Use the mode that fits your problem. The form stays in one page column, while inputs shift into 3 columns on large screens, 2 on tablets, and 1 on mobiles.
These examples show how discounts, coupons, tax, quantity, and shipping can change the total outcome.
| Scenario | Original Price | Sale Price | Discount % | Coupon % | Tax % | Qty | Shipping | Grand Total |
|---|---|---|---|---|---|---|---|---|
| Single item with coupon | $120.00 | $90.00 | 25.00% | 5.00% | 8.00% | 1 | $5.00 | $97.74 |
| Bulk purchase | $250.00 | $187.50 | 25.00% | 10.00% | 5.00% | 2 | $12.00 | $366.98 |
| No coupon, multi-unit | $80.00 | $64.00 | 20.00% | 0.00% | 7.00% | 3 | $0.00 | $205.44 |
| Coupon without base discount | $60.00 | $60.00 | 0.00% | 15.00% | 6.00% | 4 | $10.00 | $226.84 |
Discount % = ((Original Price - Sale Price) / Original Price) × 100
Sale Price = Original Price × (1 - Discount % / 100)
Original Price = Sale Price / (1 - Discount % / 100)
Coupon Amount = Base Sale Price × (Coupon % / 100)

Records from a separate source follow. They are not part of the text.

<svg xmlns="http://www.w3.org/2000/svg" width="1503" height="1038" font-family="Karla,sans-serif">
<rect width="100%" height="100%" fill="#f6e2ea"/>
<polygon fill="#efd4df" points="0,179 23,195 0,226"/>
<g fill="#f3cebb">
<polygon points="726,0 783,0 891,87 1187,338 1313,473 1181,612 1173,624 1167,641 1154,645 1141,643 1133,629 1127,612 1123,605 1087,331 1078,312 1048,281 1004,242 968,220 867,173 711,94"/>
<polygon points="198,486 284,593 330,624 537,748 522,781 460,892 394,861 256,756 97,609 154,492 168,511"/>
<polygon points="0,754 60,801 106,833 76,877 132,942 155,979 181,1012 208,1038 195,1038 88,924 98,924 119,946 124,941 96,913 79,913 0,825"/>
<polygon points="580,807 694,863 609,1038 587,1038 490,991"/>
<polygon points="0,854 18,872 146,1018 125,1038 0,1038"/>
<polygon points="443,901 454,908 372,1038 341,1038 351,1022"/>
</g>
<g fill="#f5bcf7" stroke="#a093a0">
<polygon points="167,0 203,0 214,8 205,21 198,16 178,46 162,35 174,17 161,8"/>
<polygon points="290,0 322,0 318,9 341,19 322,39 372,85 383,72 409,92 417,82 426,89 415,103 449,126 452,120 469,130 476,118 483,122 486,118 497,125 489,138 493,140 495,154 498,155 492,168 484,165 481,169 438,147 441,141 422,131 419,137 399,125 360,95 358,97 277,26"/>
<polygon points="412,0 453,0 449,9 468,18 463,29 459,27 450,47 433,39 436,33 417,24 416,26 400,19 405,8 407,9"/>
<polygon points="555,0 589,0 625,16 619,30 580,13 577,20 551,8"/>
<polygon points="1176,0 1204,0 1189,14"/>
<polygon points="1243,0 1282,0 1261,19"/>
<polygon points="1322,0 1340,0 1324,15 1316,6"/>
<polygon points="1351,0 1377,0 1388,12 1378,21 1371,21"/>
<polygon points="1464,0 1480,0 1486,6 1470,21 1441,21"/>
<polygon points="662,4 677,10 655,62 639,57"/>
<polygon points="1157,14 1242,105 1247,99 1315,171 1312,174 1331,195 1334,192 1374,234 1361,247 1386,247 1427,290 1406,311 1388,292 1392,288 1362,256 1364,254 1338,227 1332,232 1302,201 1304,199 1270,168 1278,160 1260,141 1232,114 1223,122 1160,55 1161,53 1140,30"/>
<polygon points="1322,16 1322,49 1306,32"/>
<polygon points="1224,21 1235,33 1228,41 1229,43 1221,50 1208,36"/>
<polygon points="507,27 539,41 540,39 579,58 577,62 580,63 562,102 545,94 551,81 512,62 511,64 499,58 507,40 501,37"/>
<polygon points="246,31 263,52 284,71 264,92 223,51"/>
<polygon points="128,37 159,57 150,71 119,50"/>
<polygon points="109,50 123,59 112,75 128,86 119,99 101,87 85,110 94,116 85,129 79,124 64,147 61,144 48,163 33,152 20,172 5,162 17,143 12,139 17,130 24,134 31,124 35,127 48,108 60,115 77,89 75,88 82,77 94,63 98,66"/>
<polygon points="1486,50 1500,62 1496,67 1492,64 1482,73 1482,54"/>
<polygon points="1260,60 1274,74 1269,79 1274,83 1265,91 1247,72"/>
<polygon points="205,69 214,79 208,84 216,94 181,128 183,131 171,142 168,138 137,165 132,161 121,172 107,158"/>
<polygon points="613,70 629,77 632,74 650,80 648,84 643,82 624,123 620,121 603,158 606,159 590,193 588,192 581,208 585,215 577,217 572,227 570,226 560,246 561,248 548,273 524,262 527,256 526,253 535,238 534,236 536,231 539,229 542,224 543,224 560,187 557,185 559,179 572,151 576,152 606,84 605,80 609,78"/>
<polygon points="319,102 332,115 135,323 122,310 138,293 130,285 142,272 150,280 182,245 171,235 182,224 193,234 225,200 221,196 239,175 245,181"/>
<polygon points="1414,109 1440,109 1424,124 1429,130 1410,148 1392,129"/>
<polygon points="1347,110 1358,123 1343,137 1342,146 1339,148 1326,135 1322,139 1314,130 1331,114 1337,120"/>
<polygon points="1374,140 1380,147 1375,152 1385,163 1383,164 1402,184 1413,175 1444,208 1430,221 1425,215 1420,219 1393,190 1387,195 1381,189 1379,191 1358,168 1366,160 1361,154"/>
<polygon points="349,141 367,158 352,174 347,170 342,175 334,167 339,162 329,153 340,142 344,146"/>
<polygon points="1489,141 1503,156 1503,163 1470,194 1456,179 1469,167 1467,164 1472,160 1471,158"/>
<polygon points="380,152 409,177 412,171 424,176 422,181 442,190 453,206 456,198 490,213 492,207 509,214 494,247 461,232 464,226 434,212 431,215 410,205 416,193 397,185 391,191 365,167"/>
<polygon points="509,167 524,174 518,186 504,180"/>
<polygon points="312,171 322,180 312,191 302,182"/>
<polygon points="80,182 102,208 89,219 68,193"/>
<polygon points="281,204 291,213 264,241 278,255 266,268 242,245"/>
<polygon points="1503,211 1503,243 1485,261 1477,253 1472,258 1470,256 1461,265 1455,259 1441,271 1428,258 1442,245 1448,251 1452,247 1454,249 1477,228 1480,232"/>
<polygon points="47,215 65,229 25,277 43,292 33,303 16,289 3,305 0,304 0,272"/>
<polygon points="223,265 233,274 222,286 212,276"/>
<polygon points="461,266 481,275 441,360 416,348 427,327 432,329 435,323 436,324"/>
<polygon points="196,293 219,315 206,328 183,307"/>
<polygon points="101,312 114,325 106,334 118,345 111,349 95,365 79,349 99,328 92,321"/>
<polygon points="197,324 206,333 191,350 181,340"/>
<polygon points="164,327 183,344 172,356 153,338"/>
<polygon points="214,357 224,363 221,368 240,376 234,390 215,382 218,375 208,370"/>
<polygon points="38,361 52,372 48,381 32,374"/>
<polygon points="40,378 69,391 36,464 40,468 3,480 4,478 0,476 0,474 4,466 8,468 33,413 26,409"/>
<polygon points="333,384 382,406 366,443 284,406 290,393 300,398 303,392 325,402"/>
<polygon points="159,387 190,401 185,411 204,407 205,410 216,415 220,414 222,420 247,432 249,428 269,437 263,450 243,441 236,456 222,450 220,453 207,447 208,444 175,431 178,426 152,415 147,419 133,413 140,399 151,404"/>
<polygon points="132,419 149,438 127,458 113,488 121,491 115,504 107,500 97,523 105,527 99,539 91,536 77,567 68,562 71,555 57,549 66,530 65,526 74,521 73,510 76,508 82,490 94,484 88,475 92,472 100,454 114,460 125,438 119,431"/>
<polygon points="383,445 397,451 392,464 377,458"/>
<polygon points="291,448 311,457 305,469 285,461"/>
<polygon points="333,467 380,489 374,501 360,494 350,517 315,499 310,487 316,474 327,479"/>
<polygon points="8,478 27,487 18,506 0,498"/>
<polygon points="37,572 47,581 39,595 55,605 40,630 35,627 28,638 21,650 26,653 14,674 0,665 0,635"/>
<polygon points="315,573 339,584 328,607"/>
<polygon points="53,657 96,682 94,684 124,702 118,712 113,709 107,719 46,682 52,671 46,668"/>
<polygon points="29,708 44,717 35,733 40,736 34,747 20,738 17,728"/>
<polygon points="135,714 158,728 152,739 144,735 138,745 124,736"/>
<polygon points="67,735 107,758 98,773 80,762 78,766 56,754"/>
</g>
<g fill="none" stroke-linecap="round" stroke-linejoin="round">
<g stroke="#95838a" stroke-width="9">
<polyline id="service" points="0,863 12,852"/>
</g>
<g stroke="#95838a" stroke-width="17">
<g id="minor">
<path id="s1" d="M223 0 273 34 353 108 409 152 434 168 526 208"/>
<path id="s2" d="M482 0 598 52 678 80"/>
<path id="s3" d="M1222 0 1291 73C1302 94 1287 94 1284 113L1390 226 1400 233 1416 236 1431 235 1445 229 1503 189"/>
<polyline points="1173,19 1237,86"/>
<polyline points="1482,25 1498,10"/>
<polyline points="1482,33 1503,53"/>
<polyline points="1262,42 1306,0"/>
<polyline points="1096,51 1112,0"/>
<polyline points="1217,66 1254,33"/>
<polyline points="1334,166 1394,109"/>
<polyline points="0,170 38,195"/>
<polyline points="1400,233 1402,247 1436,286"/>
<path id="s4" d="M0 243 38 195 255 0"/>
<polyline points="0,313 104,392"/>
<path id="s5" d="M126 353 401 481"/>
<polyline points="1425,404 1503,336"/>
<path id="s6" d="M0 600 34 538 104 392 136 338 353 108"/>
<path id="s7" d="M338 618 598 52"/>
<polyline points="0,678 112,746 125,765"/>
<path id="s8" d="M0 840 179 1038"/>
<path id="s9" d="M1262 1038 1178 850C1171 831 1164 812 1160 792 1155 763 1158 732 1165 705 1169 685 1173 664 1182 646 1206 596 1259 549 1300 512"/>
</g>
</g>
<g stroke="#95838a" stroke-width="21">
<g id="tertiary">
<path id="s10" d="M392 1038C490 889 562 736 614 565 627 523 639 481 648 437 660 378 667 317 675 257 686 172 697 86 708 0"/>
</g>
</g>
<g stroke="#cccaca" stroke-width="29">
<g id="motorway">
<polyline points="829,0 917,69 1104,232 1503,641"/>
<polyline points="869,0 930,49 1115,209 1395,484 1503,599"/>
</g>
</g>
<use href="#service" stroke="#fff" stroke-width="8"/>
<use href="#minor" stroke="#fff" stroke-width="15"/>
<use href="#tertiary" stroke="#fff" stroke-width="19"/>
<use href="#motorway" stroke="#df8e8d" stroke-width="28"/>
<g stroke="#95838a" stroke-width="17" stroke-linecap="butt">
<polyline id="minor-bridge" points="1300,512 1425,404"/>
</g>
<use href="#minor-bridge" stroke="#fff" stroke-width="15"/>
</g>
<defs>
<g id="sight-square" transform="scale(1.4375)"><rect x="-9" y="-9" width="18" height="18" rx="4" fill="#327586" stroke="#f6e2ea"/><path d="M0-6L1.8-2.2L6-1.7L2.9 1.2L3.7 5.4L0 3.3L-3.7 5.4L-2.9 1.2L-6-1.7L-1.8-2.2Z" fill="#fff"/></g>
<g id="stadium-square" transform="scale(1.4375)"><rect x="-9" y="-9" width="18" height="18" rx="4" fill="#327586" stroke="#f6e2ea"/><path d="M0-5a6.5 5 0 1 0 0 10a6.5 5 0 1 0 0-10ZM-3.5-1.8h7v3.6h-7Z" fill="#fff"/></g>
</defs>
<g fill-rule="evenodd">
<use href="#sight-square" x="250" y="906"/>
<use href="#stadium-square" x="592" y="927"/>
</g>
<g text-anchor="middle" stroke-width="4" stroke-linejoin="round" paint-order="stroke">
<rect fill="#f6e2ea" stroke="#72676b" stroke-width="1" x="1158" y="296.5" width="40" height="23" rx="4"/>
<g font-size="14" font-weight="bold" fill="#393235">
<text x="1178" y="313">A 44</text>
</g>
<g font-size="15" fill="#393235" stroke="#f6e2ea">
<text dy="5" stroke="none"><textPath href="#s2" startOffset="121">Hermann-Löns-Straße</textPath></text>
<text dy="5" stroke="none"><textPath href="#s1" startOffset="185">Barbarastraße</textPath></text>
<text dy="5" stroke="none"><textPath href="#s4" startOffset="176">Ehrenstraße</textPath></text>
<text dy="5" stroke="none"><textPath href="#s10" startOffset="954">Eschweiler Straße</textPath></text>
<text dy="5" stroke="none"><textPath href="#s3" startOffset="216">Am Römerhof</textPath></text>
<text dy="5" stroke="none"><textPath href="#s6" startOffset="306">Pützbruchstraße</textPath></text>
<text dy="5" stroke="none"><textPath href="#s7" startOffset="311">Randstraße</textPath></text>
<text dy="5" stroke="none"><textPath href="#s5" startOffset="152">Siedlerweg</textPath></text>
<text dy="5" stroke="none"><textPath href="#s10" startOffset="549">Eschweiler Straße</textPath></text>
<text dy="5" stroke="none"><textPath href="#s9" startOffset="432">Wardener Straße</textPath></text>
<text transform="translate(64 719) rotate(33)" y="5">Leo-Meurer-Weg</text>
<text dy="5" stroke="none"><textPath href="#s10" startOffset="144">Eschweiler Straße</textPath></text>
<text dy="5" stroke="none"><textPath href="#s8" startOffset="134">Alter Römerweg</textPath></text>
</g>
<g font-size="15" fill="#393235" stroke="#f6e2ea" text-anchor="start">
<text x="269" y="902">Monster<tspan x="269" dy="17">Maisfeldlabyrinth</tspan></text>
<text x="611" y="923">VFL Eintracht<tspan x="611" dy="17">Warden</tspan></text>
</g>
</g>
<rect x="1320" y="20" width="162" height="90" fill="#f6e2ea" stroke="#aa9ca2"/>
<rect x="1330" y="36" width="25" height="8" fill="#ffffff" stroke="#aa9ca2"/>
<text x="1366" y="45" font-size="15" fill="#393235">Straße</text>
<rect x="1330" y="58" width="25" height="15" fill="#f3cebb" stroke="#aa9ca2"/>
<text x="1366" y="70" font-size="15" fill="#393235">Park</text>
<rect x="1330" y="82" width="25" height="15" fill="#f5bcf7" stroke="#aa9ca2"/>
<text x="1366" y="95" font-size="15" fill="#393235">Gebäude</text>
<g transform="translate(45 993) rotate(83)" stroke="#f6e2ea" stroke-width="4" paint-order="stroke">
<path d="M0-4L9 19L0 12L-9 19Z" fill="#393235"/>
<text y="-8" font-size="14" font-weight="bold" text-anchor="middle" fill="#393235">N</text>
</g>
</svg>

Final Unit Price = Base Sale Price - Coupon Amount
Grand Total = ((Final Unit Price × Quantity) + Shipping) + Tax, where Tax = (Taxable Amount × Tax % / 100)
Effective Savings % = (Total Savings / Original Order Value) × 100
Choose the mode that matches your problem: find discount percentage, sale price, or original price.
Enter the main pricing values for that mode. Leave unrelated fields as zero if they do not apply.
Add optional coupon percentage, tax percentage, shipping cost, quantity, preferred currency, and decimal precision.
Press Calculate Sale Percentage. The result block will appear above the form, directly below the header.
Review the metric cards, chart, and summary. Then export the current result as CSV or PDF if needed.
1) What does sale percentage mean?
It usually describes how much a price changed from its original value. In this calculator, the main sale percentage is the discount rate between original and sale price, shown as a percent of the original price.
2) Can I calculate the sale price from a discount?
Yes. Choose the sale price mode, enter the original price and discount percent, and the tool calculates the discounted unit price, totals, coupon effects, tax, and final payable amount.
3) How is the coupon applied?
The coupon is applied to the already discounted sale price, not the original price. This reflects many real checkout flows and helps compare store markdowns with extra promotional savings.
4) Why can the percentage become negative?
A negative percentage means the sale price is higher than the original price. In that situation, the result behaves like a markup instead of a discount.
5) Does shipping affect the discount percentage?
Shipping does not change the base discount percentage between original and sale price. It does affect the final order cost and can reduce the overall savings you keep.
6) Can I use quantity greater than one?
Yes. Quantity multiplies the final unit price and savings, making the calculator useful for bulk buying, classroom exercises, and comparing different order sizes.
7) Which value should I enter for tax?
Enter tax as a percentage, such as 8.25 for 8.25%. The calculator applies tax after discount, coupon, quantity, and shipping are included.
8) Is this calculator useful for math practice?
Absolutely. It helps with percent decrease, reverse percentages, multi-step pricing, and total interpretation, making it useful for homework, budgeting, retail math, and exam revision.